An unconventional and wholly absorbing facet of Daria is how it tackles teenage angst. Doesn’t smell like teen spirit, or does it? That is the question. As I see it, it re-invents angst as Daria is the socially aware teen two decades behind when that became a motif. And while that can be no more correct, I moreover disagree with seeing it fully this way. I am more comfortable assuming the show attempted to slaughter teenage angst by putting the complete reverse on screen. Rather than Angela from that so-called life, who is perceptive and a complete mess everything everywhere all at once, Daria is purely perceptive, but to an idiosyncratic stage. A trope she created, but a trope that may not fall under angst, instead maturity.

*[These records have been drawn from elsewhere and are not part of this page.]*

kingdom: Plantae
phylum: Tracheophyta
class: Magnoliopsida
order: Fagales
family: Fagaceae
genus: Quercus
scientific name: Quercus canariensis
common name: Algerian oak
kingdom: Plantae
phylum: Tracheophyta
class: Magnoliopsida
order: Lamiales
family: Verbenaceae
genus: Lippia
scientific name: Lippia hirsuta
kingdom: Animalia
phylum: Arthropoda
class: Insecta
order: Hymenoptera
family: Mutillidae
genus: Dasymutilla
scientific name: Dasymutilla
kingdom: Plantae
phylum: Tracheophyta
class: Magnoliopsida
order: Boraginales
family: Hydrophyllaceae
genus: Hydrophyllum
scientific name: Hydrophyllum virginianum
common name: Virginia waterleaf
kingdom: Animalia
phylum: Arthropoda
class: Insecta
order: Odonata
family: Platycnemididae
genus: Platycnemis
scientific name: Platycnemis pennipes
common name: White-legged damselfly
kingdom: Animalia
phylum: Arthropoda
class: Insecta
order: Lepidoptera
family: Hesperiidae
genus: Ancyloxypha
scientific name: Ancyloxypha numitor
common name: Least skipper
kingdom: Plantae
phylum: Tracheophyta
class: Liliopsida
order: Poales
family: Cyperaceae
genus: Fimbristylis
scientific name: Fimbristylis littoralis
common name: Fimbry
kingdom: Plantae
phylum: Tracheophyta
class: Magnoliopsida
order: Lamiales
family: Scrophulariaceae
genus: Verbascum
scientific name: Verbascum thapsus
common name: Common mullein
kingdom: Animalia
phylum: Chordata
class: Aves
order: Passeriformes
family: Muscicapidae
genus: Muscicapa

Even if the show takes time to poke holes in this self-inflicted and self-inclined mind, it’s hard to deny the show doesn’t take its jubilation in indulging her grandstanding. But wouldn’t Daria being a teen make that angst, for the spirit that lives inside alone? 

Even if being a smart aleck was the new angst, this unchanging attitude does have its problems. Primarily, making the show monotonous as it goes on. Aside from her, nobody in the cast really evolves which works for a couple seasons, before becoming tiring. This makes Daria a show that tries to be stuck in-the-moment but ends up always stuck-in-the-past. But aside from the characters, why is Daria so unvaried?

It is a repetitive show since it relies too much on its premise. Daria is a know-it-all teen in a too-behind town, but what else? It’s why she can never be referred to as a trailblazer. Since the pilot is principally all it contributes. A candidly veracious teen in a fallacious town. Runs trite with time. The slight anomalies where the series breaks new terrain are a handful and rigorously inadequate.

On top of these predicaments, she is never given enough substantial conflict to deal with. The Daria of season two is the Daria of later, with just a tad more knowledge. The only exceptions are few but notable. Nonetheless, this can really make chunks of the show feel uninteresting. As if the show depends on a formula rather than reinventing itself with time.

VERDICT

Regardless of innumerable complaints, this show was an era-defining show that was better than it ever had to be. It could’ve been the forgettable 90’s angst fest taken up by what it denounces. It could’ve been an agony of nostalgia. Instead, it was a perfectly imperfect representation of a chaotic decade for TV and a shifting country. The more our country evolved, the more things started to smell like Daria spirit. If it did anything, it surely did that.